Chernobyl: The World’s Worst Nuclear Power Accident - Background
In Spring 1986, the world’s worst nuclear power accident occurred at the Chernobyl Nuclear Power Plant, 80 miles north of Kiev in Ukraine in the former Soviet Union. The accident has been described by the United Nations as “the greatest environmental catastrophe in the history of humanity.”
On 26 April 1986, at 1:23 AM, a core meltdown occurred at Reactor 4 of the Chernobyl Nuclear Power Plant, creating a chemical explosion and a fireball which blew off the reactor’s 1,000-ton steel and concrete lid. Some 190 tons of highly radioactive uranium and graphite were expelled, spewing radioactive substances to a height of more than 1kilometer into the earth’s atmosphere.
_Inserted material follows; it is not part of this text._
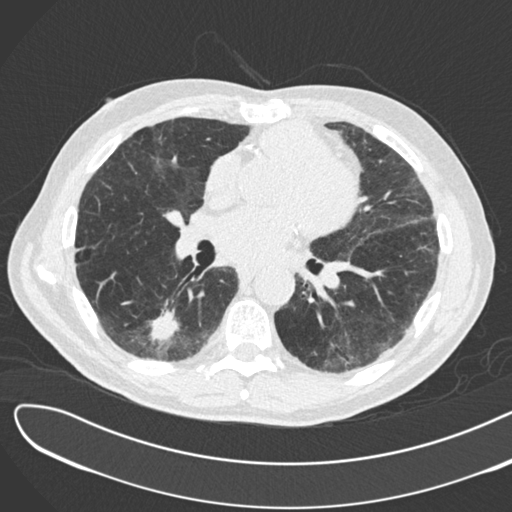
Chest CT (low-dose screening protocol), one axial image; second annual screen; lung window (W 1500 / L -600 HU); 2 mm slice thickness. Male, age 72 years at enrolment. Former smoker at enrolment.
- Expert reader's lesion annotation, bounding box (x1, y1, x2, y2) in pixels: (128, 290, 196, 354).
- The screening reader recorded 2 non-calcified nodules or masses ≥4 mm on this exam; which of them this box marks is not recorded.
- Official screen result: positive, change unspecified: nodule(s) >= 4 mm or enlarging nodule(s), mass(es), or other non-specific abnormalities suspicious for lung cancer.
It is estimated that the explosion released more than 200 times the radioactive fallout of the two nuclear weapons used at the end of World War II, spreading a radioactive cloud over large parts of the former Soviet Union, including Belarus, Ukraine and Russia, across Europe, and reaching as far as Greenland and parts of Asia. The radioactive plume initially traveled in a northwest direction toward Sweden, Finland and Eastern Europe, exposing the unsuspecting public to levels up to 100 times the normal background radiation.
The After-Effects of Chernobyl Based on the official reports by the United Nations, up to 9 million people in Belarus, Ukraine and Russia have been affected directly or indirectly by the radiation fallout. While there are no definitive figures of deaths resulting from the Chernobyl accident, reports vary from zero to over 100,000 fatalities.
The Toxic Legacy of Nuclear Power
The radioactive byproducts of the Chernobyl plant explosion will remain in affected areas for some 48,000 years.
Alternatives in Energy Sources
The world must decrease its dependence on nuclear energy and advance a global shift to clean, sustainable and environmentally benign sources of energy that do not pose the risks inherent in nuclear energy production.